PRESENT AT THE CREATION
Pollock and Maitland’s two volumes go back to the era before the Norman Conquest of 1066. But the volumes primarily deal with the legal revolution that occurred in the reign of Henry II (1154-89), William the Conqueror’s great-grandson, and the working out of the implications of this legal revolution down to 1272. This was the founding era of what has come to be called the common law, the judicial system that still prevails in England and Wales (but only partly in Scotland) and in the United States, the English-speaking provinces of Canada, and many other countries that were once part of the British Empire. No one knows for sure the origin of the term “common law.” Either it means royal law—law common to the whole of the English kingdom, as distinct from local customs—or the term stands for secular law as distinct from church law. Henry II got into a furious conflict with his archbishop of Canterbury, Thomas Becket, formerly the king’s friend and chief official, over the marginalization of ecclesiastical (termed canon) law in the interests of the great expansion of royal law, as well as over the property of the church. Even before Becket was removed in 1170 by assassination at the hands of four of the king’s overeager courtiers, the archbishop was losing the fight to restrain this advance of the common law over every aspect of English life except marriage, divorce, blasphemy, and adultery. How and why this legal revolution happened, making English law very different from Continental European law, is the main theme of Pollock and Maitland.

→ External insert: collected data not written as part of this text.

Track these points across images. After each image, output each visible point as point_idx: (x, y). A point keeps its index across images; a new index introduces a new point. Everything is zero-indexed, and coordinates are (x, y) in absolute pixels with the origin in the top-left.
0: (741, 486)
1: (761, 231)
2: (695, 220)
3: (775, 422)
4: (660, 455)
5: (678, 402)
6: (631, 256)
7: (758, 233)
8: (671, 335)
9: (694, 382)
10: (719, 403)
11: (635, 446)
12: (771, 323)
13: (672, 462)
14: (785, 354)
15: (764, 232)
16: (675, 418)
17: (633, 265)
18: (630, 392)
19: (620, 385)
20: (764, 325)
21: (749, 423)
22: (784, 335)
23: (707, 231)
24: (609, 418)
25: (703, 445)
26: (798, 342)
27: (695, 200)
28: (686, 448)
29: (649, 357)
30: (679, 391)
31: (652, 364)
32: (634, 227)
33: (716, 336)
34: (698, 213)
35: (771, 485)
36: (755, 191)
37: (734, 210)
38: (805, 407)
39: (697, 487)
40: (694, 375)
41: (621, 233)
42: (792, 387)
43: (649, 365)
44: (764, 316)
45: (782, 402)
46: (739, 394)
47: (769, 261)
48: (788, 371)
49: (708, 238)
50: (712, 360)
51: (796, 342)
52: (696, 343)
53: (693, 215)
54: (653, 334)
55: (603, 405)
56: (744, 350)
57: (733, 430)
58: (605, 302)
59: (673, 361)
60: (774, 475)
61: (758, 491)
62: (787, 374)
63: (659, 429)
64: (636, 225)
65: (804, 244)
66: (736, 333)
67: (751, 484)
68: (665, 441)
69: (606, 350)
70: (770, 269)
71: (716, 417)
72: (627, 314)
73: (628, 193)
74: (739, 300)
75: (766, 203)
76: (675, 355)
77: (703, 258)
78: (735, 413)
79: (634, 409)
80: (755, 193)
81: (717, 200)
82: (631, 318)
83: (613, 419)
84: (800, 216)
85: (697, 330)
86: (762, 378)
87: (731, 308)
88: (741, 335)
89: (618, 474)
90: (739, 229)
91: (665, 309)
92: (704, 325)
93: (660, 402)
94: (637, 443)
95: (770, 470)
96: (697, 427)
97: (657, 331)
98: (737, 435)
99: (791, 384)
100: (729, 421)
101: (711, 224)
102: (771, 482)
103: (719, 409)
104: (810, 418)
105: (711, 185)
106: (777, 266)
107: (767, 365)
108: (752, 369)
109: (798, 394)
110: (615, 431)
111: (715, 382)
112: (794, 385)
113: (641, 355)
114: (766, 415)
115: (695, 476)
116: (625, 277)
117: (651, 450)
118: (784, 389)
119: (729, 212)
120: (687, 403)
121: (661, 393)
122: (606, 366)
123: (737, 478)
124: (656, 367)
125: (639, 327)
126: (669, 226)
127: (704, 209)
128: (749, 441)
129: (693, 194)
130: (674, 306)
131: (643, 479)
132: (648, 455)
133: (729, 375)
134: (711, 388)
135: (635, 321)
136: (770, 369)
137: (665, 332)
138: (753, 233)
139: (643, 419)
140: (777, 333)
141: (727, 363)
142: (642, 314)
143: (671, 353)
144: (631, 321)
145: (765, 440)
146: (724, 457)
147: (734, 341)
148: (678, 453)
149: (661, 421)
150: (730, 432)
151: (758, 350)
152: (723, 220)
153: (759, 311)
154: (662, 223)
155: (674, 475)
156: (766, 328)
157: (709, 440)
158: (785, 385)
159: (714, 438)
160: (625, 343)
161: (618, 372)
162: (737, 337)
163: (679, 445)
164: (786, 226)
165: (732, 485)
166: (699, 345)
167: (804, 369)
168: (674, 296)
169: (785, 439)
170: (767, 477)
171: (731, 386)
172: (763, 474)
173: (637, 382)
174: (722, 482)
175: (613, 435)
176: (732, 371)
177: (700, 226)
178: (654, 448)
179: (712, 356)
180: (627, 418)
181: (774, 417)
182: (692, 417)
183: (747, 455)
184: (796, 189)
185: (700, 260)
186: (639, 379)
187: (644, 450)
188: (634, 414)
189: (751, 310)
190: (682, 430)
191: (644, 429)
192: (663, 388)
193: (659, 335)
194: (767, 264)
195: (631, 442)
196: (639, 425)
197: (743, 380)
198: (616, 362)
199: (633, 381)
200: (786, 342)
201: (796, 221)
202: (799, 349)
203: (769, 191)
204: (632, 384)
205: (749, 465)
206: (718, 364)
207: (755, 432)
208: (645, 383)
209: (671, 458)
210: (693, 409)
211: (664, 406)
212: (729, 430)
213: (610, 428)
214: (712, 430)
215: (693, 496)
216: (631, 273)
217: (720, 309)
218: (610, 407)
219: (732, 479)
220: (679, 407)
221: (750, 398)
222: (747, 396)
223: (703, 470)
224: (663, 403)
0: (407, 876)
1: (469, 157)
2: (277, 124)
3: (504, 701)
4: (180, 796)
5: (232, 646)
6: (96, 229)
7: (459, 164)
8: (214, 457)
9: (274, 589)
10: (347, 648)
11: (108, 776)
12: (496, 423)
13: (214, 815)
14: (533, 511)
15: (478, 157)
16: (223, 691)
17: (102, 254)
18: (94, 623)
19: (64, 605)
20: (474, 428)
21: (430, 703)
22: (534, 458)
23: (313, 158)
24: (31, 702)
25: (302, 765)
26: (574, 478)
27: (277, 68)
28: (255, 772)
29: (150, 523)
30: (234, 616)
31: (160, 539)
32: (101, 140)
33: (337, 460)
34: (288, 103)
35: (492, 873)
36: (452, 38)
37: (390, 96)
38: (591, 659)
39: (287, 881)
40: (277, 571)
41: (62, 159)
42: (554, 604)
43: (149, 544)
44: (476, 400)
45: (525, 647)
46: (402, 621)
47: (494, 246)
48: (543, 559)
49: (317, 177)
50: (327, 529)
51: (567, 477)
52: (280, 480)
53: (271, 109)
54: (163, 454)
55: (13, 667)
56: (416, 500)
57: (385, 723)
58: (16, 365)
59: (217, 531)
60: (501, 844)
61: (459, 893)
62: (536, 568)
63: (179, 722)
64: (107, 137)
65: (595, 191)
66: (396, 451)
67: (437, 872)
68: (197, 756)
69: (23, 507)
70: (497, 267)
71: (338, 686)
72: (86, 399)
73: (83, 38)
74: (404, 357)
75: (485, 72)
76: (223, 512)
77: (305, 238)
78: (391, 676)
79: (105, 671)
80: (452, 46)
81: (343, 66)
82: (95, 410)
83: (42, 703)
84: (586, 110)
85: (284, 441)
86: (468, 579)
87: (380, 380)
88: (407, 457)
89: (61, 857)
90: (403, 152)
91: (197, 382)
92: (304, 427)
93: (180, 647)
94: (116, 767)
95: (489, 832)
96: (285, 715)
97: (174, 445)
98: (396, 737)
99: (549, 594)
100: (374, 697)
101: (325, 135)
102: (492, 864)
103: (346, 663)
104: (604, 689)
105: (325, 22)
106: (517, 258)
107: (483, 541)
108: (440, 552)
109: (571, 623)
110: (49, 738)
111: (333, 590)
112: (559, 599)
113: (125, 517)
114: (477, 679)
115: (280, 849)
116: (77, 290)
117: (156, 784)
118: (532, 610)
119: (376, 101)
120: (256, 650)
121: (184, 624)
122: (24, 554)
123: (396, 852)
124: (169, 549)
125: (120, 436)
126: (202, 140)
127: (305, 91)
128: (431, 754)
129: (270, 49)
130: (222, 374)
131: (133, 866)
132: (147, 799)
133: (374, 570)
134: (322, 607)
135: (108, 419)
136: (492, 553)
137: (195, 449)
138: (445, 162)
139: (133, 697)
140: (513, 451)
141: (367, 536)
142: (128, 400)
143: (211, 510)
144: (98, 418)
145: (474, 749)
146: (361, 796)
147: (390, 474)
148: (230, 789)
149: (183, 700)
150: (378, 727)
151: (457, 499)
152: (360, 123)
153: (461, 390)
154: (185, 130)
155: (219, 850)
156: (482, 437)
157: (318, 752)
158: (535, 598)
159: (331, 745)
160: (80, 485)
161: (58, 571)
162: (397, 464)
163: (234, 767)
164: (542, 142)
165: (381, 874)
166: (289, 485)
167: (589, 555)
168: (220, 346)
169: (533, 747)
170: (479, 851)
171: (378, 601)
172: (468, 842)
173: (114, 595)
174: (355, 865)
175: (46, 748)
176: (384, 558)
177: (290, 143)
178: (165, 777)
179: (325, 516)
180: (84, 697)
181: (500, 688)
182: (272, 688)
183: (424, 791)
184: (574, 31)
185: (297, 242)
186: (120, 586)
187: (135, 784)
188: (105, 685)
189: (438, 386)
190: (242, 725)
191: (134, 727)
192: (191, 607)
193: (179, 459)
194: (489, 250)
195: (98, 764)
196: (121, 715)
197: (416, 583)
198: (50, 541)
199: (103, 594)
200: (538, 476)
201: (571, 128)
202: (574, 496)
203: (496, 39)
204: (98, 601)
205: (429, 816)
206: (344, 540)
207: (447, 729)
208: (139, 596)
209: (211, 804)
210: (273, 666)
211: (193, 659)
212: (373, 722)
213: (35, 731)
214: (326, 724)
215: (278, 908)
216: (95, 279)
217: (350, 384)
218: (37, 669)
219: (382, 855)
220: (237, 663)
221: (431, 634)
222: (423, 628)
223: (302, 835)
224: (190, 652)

So it seems the battle between Church and State began early, and as usual, it was a battle of power, influence, and wealth which the Church began to lose. It is remarkable to see the modern parallels whereby the Conservative Christian Fundamentalists as always are looking back, even centuries as I've long suspected, to connive and finagle their power/wealth back. (me)

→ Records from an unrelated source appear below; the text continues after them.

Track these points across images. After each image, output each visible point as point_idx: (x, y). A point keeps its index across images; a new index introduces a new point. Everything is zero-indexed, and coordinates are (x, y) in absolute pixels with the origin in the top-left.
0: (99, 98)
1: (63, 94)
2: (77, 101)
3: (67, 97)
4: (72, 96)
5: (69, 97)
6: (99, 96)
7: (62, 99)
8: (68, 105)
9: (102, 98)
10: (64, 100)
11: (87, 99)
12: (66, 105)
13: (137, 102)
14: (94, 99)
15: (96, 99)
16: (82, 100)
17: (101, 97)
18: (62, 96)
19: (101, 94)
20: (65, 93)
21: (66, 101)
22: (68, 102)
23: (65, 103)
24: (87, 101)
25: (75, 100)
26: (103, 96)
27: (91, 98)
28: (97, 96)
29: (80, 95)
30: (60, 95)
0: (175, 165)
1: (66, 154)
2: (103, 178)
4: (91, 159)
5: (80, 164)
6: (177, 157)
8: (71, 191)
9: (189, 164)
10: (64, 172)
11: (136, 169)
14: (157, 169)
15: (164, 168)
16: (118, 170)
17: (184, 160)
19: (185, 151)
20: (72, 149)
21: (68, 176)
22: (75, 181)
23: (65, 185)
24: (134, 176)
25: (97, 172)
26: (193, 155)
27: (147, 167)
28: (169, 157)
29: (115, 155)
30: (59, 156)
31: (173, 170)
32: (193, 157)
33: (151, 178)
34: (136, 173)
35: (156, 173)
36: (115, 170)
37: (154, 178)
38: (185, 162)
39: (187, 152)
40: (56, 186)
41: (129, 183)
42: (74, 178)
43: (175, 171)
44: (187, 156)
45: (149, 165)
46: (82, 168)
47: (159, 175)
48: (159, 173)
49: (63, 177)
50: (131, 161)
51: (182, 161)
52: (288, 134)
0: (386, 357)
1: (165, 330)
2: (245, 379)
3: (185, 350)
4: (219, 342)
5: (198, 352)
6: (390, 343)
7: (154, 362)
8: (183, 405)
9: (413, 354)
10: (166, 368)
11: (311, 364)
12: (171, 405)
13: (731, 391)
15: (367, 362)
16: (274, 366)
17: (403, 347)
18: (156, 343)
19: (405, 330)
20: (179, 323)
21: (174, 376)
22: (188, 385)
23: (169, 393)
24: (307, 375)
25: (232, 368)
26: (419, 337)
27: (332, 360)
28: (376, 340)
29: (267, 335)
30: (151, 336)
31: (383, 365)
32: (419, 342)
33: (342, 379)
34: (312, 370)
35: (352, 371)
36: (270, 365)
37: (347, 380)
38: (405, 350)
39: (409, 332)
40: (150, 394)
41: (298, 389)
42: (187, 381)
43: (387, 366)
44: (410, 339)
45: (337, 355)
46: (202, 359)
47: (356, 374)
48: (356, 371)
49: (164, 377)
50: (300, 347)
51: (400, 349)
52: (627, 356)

The Angevin government of Henry II, as described by Maitland, arrived at its momentous reforming judicial decisions in the 1160s for reasons of both expediency and profit. The expedient was a low-cost judicial system that at the same time enhanced royal power over landed society. The profit came mainly from the cost of obtaining a royal writ to start a civil suit (as it does today) and the seizures by the crown of a felon’s movable property. If the expansion of the jury system was an institutional innovation that was bound to be favored by the gentry who would staff the juries and find their participation in the process of the common law enhanced, thereby stiffening their loyalty to the crown, this was a happy side effect. Maitland stresses that we are witnessing not the preparation of a fully elaborated, predetermined structure but a great many functional contingencies and experiments at work. The judicial outcome could have been different if one or more components were variant or absent. The role of the crown was crucially important, but there were many other factors at work, including the need for landlords to settle property disputes and the desire of peasant villagers to control crime. Dozens of contingencies had to fall into place and interact for the common law to compose itself in the way it did.